Литмир - Электронная Библиотека

С наибольшей очевидностью новые принципы, найденные Нестеровым во второй половине 30-х годов, воплотились в портрете В. И. Мухиной (1940; Третьяковская галлерея)[225].

Михаил Васильевич Нестеров - i_091.jpg

Портрет В. И. Мухиной. 1940

Портрет был задуман художником в 1939 году[226]. К этому времени относится первоначальный набросок, а также первые сеансы. Однако из-за усталости художника, которому было уже 77 лет, из-за переутомления на сеансах у П. Д. Корина, кончавшего в это время портрет Михаила Васильевича, работа над образом Мухиной возобновилась только летом 1940 года.

Нестеров поставил непременным условием, чтобы В. И. Мухина позировала ему в своей мастерской, во время работы. Еще 25 октября 1939 года художник рассказывал С. Н. Дурылину: «А я начал Мухину. Что-то выходит. Я ее помучил: так повернул, этак: а ну, поработайте-ка! Чем вы работаете?

— Чем придется: пальцем, стекой.

Как принялась над глиной орудовать — вся переменилась.

— Э! — думаю. — Так вот ты какая! Так и нападает на глину: там ударит, здесь ущипнет, тут поколотит. Лицо горит. Не попадайся под руку: зашибет! Такой-то ты мне и нужна.

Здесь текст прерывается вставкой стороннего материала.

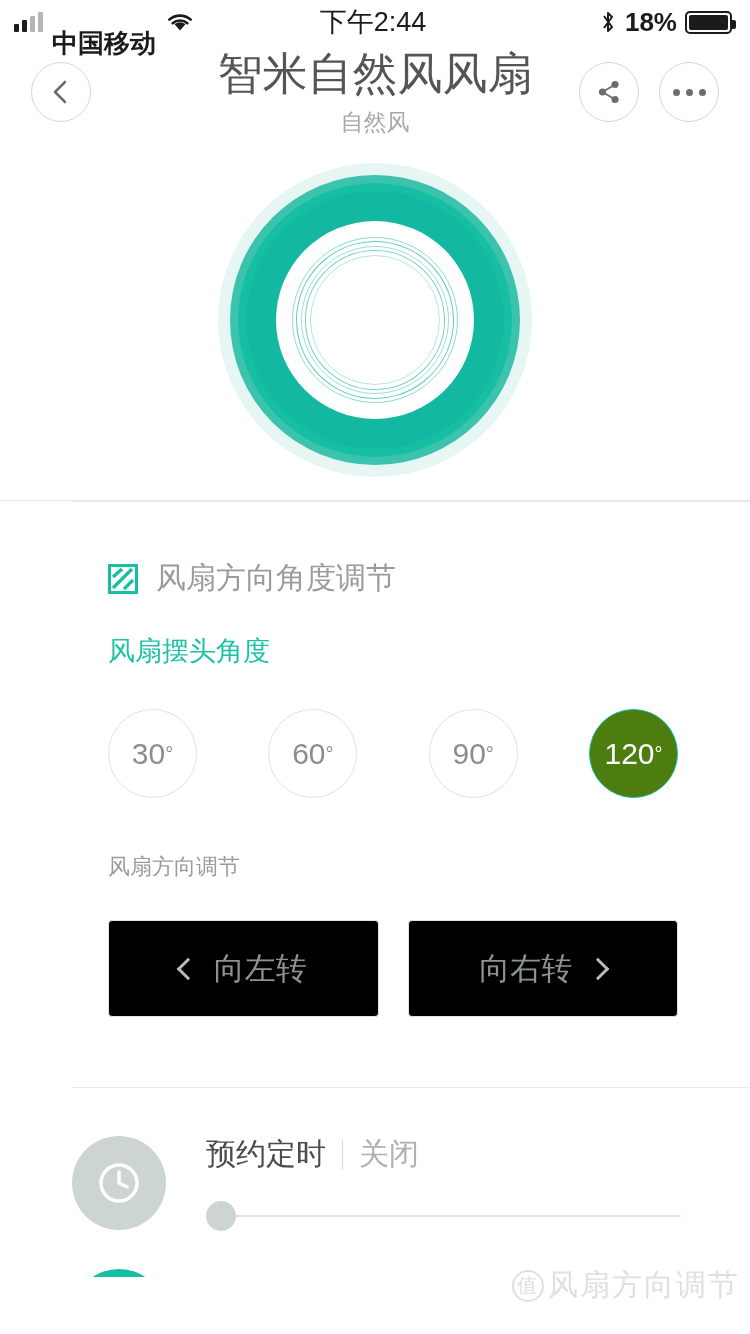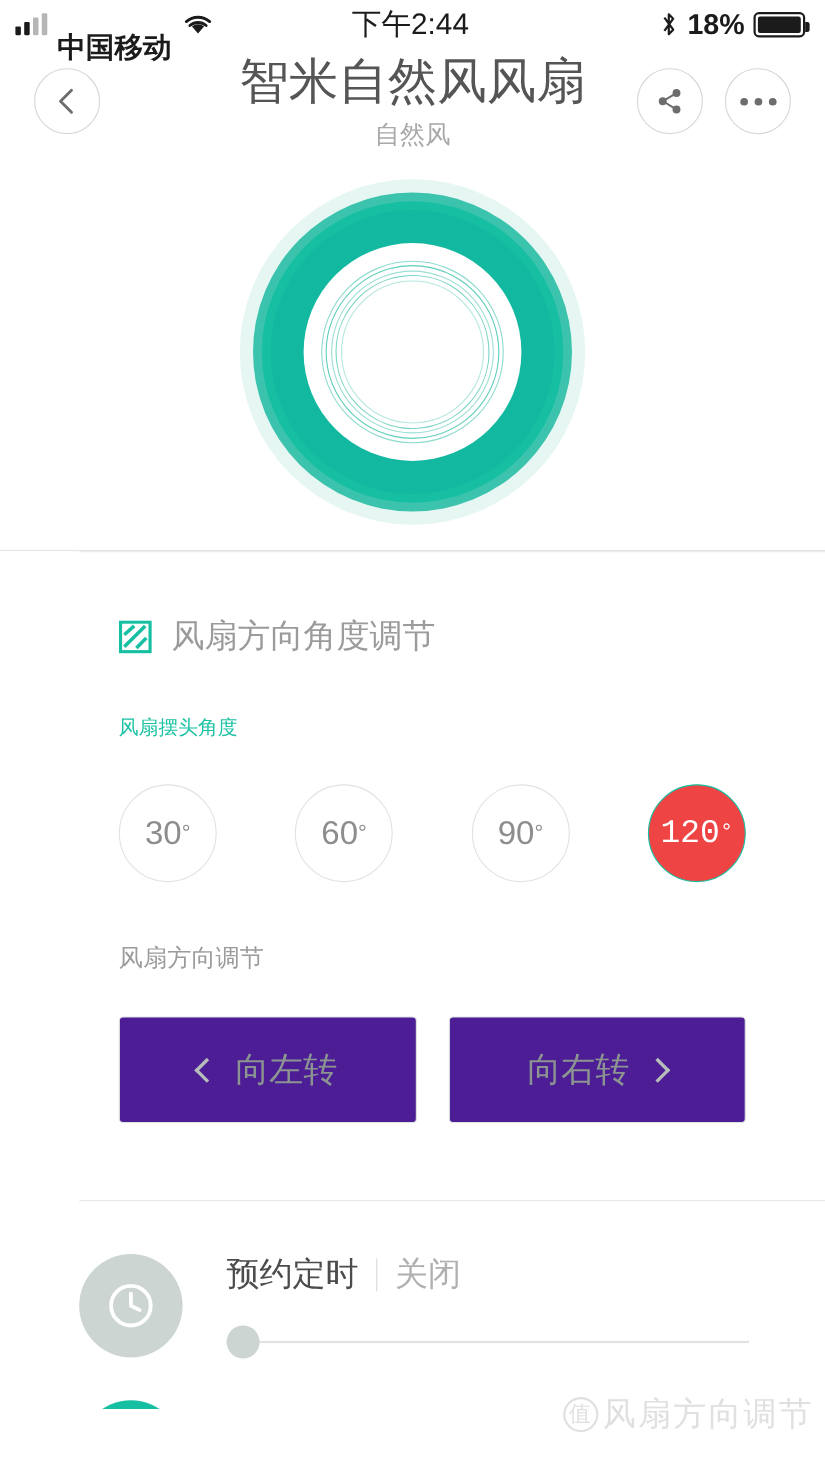--- a/index.html
+++ b/index.html
@@ -88,46 +88,46 @@
 
   
   .section{ padding:0 72px 0 108px; }
   .section-head{
     display:flex; align-items:center; gap:18px;
     padding-top:56px;
   }
   .sec-icon{ width:30px; height:30px; flex:0 0 30px; }
   .sec-title{ font-size:30px; color:#9b9b9b; }
   .group-label{
-    font-size:18px; color:#1cc2a4;
-    margin-top:50px;
+    font-size:27px; color:#1cc2a4;
+    margin-top:34px;
   }
 
   
   .angle-row{
     display:flex; justify-content:space-between; align-items:center;
     margin-top:40px;
   }
   .angle{
     width:89px; height:89px; border-radius:50%;
     border:1.5px solid #e2e2e2; background:#fff;
     display:flex; align-items:center; justify-content:center;
     font-size:30px; color:#8d8d8d;
   }
   .angle.selected{
-    background:#ef4444; border-color:#17bfa2; color:#ffffff;font-family:Liberation Mono, monospace;
+    background:#4d7c0f; border-color:#17bfa2; color:#ffffff;
   }
   .deg{ font-size:20px; vertical-align:super; line-height:0; }
 
   
   .dir-label{ margin-top:54px; font-size:22px; color:#9b9b9b; }
   .dir-row{ display:flex; gap:29px; margin-top:38px; }
   .dir-btn{
     flex:1; height:97px;
-    border:1.5px solid #e0e4e2; border-radius:4px; background:#4c1d95;
+    border:1.5px solid #e0e4e2; border-radius:4px; background:#000000;
     display:flex; align-items:center; justify-content:center; gap:18px;
     font-size:31px; color:#8c9491;
   }
   .chev{ display:inline-block; width:16px; height:16px;
     border-top:3px solid #b6bdba; border-right:3px solid #b6bdba; }
   .chev.left{ transform:rotate(-135deg); }
   .chev.right{ transform:rotate(45deg); }
 
   .sec-gap{ height:70px; }
 

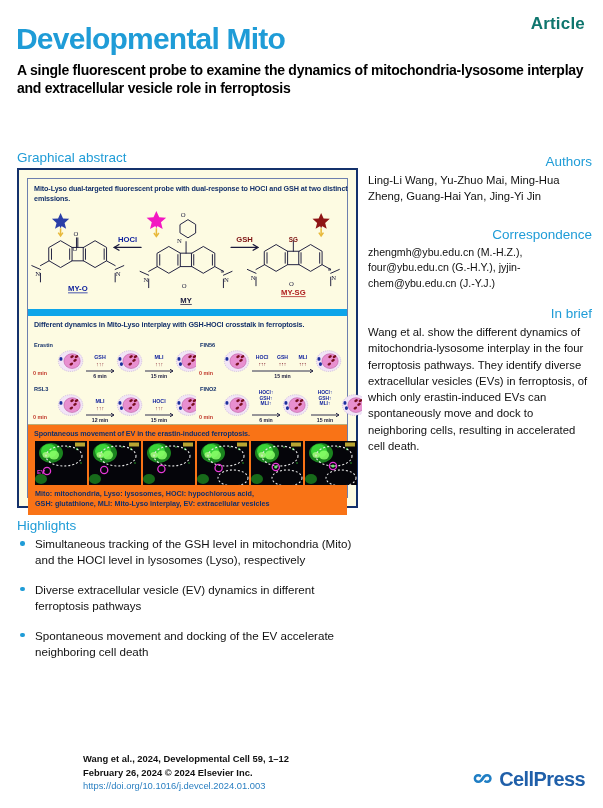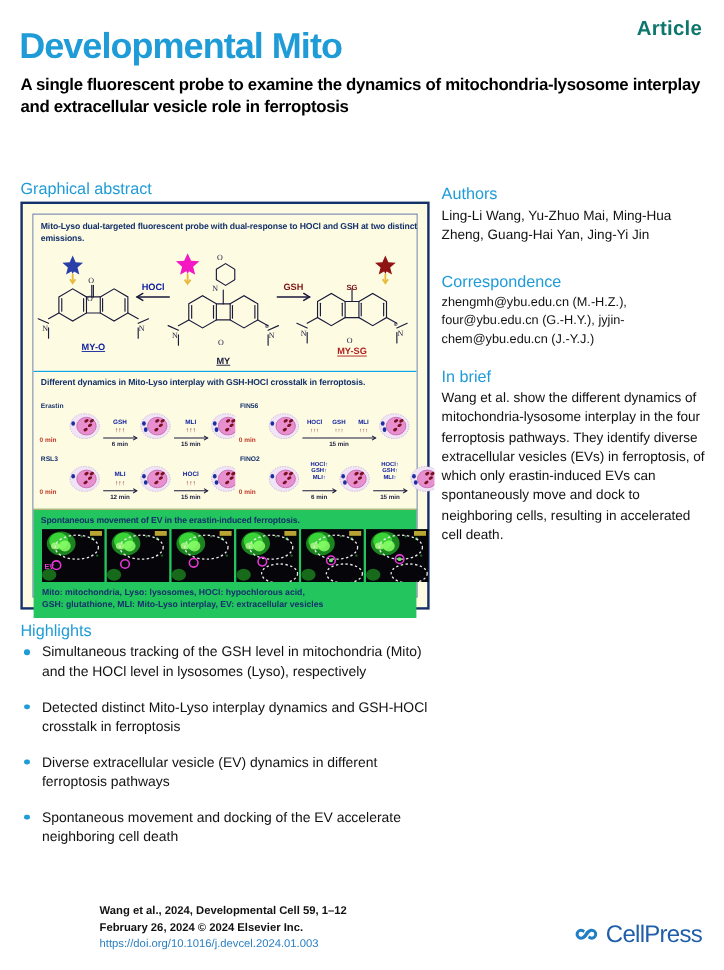--- a/index.html
+++ b/index.html
@@ -25,20 +25,21 @@
   .paper-title {
     position:absolute; left:17px; top:62px; width:573px;
     font-size:14px; font-weight:bold; color:#000000;
     line-height:1.28; letter-spacing:-0.25px;
   }
 
   
   .sec-head {
     color:#1f9cd7; font-size:13.5px; font-weight:normal;
     letter-spacing:0px;
+    text-align:right;
   }
 
   
   .ga-head { position:absolute; left:17px; top:150px; }
   .ga-box {
     position:absolute; left:17px; top:168px;
     width:341px; height:340px;
     border:2px solid #14316b;
     background:#fdfbe2;
     padding:8px;
@@ -50,30 +51,30 @@
     line-height:1.32; letter-spacing:-0.1px;
   }
 
   
   .ga-p1 { position:absolute; left:0; top:0; width:100%; height:130px; background:#fdfbe2; }
   .ga-p1 .cap { position:absolute; left:6px; top:5px; width:322px; }
   .chem { position:absolute; left:0; top:26px; width:100%; height:104px; }
 
   
   .ga-p2 { position:absolute; left:0; top:130px; width:100%; height:115px;
-           background:#fdfbe2; border-top:1px solid #0ea5e9; }
+           background:#fdfbe2; border-top:7px solid #0ea5e9; }
   .ga-p2 .cap { position:absolute; left:6px; top:4px; width:322px; }
   .path-grid { position:absolute; left:4px; top:26px; width:329px; height:86px; }
   .path { position:absolute; width:164px; height:43px; }
   .path .pname { position:absolute; left:2px; top:0px; font-size:5.6px; font-weight:bold; color:#14316b; }
   .path .t0 { position:absolute; left:1px; top:28px; font-size:5.4px; font-weight:bold; color:#c0392b; }
 
   
   .ga-p3 { position:absolute; left:0; top:245px; width:100%; height:91px;
-           background:#22c55e; border-top:1px solid #b9b07a; }
+           background:#f97316; border-top:1px solid #b9b07a; }
   .ga-p3 .cap { position:absolute; left:6px; top:4px; width:322px; }
   .movie-strip { position:absolute; left:7px; top:16px; display:flex; gap:2px; }
   .frame { width:52px; height:44px; background:#050508; position:relative; overflow:hidden; }
   .ga-legend { position:absolute; left:7px; top:64px; width:322px;
                font-size:7.2px; font-weight:bold; color:#14316b; line-height:1.38; }
 
   
   .hl-head { position:absolute; left:17px; top:518px; }
   .hl-list { position:absolute; left:17px; top:536px; width:350px; }
   .hl-item { position:relative; padding-left:18px; margin-bottom:13px;
@@ -89,21 +90,21 @@
   .rc-corr { top:227px; }
   .rc-brief { top:306px; }
   .rc-corr .rc-body { font-size:10.6px; line-height:1.45; }
 
   
   .footer { position:absolute; left:83px; top:752px;
             font-size:9.4px; line-height:1.44; color:#111; font-weight:bold; }
   .footer .doi { color:#2a7fc1; font-weight:normal; }
   .cellpress { position:absolute; right:18px; top:768px;
                display:flex; align-items:center; gap:4px; }
-  .cp-text { font-size:20px; font-weight:normal; color:#1f5fa9; letter-spacing:-0.6px; }
+  .cp-text { font-size:20px; font-weight:bold; color:#1f5fa9; letter-spacing:-0.6px; }
 </style>
 </head>
 <body>
 
 <div class="page">
 
   <div class="article-tag">Article</div>
   <div class="journal-title">Developmental Mito</div>
   <div class="paper-title">A single fluorescent probe to examine the dynamics of mitochondria-lysosome interplay and extracellular vesicle role in ferroptosis</div>
 
@@ -521,21 +522,20 @@
         <div>GSH: glutathione, MLI: Mito-Lyso interplay, EV: extracellular vesicles</div>
       </div>
     </div>
 
    </div>
   </div>
 
   <div class="sec-head hl-head">Highlights</div>
   <div class="hl-list" id="hl-list">
       <div class="hl-item"><span class="dot"></span><span>Simultaneous tracking of the GSH level in mitochondria (Mito) and the HOCl level in lysosomes (Lyso), respectively</span></div>
-      <div class="hl-item"><span class="dot"></span><span>Detected distinct Mito-Lyso interplay dynamics and GSH-HOCl crosstalk in ferroptosis</span></div>
       <div class="hl-item"><span class="dot"></span><span>Diverse extracellular vesicle (EV) dynamics in different ferroptosis pathways</span></div>
       <div class="hl-item"><span class="dot"></span><span>Spontaneous movement and docking of the EV accelerate neighboring cell death</span></div>
     </div>
 
   <div class="rc rc-auth">
     <div class="sec-head rc-head">Authors</div>
     <div class="rc-body">Ling-Li Wang, Yu-Zhuo Mai, Ming-Hua Zheng, Guang-Hai Yan, Jing-Yi Jin</div>
   </div>
 
   <div class="rc rc-corr">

Вот так и буду писать. Это куда труднее Держинской: Не оборвусь ли?»[227].

Первоначальный карандашный набросок, сильно вытянутый по вертикали, изображает Мухину, стоящей около возвышающегося над ее головой скульптурного бюста, который она охватывает руками. Взгляд ее устремлен вверх, к голове модели. Нестеров не был удовлетворен этим рисунком, находил фигуру Мухиной вялой, холодной, равнодушной к своему делу, считал, что много места занимает скульптурный бюст, который он называл «истуканом». В окончательном варианте художник полностью отошел от рисунка.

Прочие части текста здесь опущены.